A população negra também é o maior alvo das mortes decorrentes de intervenção policial no país. O Anuário Brasileiro de Segurança Pública 2019 – o mais recente – mostra que das 6.220 das pessoas mortas pela polícia no Brasil, em 2018, 4.690, ou 75,4%, eram negras.
Para tentar reerguer a família, a mãe do João Pedro lançou uma vaquinha. O objetivo é conseguir recursos para se mudarem do local onde o menino foi morto e que representa um trauma, comprarem uma casa em outro lugar e ter apoio para criar a irmã do garoto. A meta de arrecadação é de R$ 100 mil, mas até agora foram doados apenas cerca de R$ 2 mil. Para ajudar a família do adolescente, acesse o link da vaquinha online: http://vaka.me/1259571
As investigações
A Change.org entrou em contato com a Assessoria de Comunicação da Polícia Civil do do Rio de Janeiro para saber sobre o andamento desses quatro meses de investigações e para ter uma resposta às mais d e 3 milhões de pessoas que se juntaram ao abaixo-assinado.

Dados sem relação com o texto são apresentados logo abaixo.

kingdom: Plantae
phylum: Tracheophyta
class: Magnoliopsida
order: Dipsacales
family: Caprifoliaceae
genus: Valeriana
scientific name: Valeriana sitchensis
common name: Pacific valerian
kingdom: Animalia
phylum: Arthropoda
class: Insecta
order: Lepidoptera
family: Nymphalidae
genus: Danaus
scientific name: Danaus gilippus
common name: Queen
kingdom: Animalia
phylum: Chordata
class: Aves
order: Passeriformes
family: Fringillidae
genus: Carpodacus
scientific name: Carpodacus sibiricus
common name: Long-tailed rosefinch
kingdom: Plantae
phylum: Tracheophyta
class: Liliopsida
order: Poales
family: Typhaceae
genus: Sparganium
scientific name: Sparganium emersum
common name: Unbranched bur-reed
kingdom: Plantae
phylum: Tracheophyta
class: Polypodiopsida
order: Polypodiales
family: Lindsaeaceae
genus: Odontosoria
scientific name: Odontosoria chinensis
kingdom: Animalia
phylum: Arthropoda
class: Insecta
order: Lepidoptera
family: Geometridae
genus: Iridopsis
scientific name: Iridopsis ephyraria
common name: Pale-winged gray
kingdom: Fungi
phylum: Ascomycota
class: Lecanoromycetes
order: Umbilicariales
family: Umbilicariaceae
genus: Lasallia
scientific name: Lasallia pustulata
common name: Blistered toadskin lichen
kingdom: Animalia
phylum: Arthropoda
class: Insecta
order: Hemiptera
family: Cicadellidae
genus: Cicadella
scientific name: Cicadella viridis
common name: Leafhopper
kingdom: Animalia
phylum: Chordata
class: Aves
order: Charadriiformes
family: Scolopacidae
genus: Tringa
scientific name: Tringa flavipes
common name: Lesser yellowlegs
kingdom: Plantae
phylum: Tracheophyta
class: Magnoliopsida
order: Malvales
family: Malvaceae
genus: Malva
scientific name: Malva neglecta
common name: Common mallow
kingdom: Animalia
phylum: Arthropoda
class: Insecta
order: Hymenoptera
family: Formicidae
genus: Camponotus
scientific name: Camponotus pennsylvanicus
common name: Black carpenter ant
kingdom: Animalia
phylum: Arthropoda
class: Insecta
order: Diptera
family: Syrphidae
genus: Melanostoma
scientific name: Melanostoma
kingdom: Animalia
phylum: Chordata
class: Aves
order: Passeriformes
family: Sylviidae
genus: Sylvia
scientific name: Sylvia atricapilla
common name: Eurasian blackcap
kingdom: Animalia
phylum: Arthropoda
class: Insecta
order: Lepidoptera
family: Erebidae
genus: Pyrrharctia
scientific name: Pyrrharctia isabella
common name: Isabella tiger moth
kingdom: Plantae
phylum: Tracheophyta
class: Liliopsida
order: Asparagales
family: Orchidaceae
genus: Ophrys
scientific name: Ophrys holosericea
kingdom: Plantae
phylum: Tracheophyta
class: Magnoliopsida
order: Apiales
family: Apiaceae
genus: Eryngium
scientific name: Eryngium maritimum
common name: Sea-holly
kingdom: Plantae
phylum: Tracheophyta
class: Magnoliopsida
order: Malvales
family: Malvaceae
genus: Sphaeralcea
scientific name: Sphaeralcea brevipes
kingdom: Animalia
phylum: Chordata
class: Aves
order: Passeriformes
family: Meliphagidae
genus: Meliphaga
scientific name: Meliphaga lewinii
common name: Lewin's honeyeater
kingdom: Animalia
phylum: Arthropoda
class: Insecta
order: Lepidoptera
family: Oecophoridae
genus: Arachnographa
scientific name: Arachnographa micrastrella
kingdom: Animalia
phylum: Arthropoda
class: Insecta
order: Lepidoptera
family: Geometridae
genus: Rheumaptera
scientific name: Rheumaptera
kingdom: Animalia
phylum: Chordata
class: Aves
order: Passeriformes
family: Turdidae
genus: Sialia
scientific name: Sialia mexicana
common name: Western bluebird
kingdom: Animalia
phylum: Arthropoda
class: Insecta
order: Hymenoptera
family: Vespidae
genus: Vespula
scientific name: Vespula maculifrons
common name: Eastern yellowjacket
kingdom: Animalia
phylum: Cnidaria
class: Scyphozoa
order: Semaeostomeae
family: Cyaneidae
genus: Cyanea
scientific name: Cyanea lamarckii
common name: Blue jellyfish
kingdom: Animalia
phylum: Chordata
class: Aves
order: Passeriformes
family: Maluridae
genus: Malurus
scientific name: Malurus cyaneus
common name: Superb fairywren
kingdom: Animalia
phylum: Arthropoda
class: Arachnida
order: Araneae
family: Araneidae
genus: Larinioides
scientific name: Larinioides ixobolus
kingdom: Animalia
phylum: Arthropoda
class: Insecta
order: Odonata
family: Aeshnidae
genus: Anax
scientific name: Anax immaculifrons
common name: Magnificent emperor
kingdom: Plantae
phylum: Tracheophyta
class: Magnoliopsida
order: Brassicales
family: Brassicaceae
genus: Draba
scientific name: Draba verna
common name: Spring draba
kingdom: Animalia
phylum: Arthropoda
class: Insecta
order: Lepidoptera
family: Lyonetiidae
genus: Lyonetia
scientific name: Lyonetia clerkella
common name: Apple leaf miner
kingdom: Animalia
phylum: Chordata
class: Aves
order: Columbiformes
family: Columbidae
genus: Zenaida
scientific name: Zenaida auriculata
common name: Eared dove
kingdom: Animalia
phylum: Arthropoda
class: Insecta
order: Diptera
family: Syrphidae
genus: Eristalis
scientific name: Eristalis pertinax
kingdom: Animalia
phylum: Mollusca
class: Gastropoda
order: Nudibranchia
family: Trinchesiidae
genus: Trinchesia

A instituição respondeu que, de acordo com a Delegacia de Homicídios de Niterói, São Gonçalo e Itaboraí (DHNSGI), a investigação está em andamento. “Os policiais civis que participaram da operação prestaram depoimento. Também foram ouvidos os pilotos da aeronave, o bombeiro socorrista e duas testemunhas”, diz a nota enviada pelo órgão. “Os laudos de necropsia e de local foram anexados ao inquérito”, completa a resposta.
O Ministério Público do Rio de Janeiro também foi procurado, por meio de sua Coordenadoria de Comunicação Social, e enviou nota. Nela, o Grupo de Atuação Especializada em Segurança Pública (GAESP) esclarece que, no Procedimento de Investigação Criminal (PIC), já foram ouvidos os parentes de João Pedro e todas as testemunhas do fato, e que neste momento estão sendo ouvidos os policiais federais que participaram da operação.
Além disso, o grupo ressalta que irá acompanhar a reprodução simulada dos fatos a ser designada pela Polícia Civil nos autos do inquérito da Delegacia de Homicídios. “O GAESP reafirma que está tomando todas as medidas e realizando todos os esforços para que a investigação atenda os ditames da Corte Interamericana de Direitos Humanos e que os fatos sejam cabalmente esclarecidos no melhor interesse da verdade e da Justiça”, destaca a nota.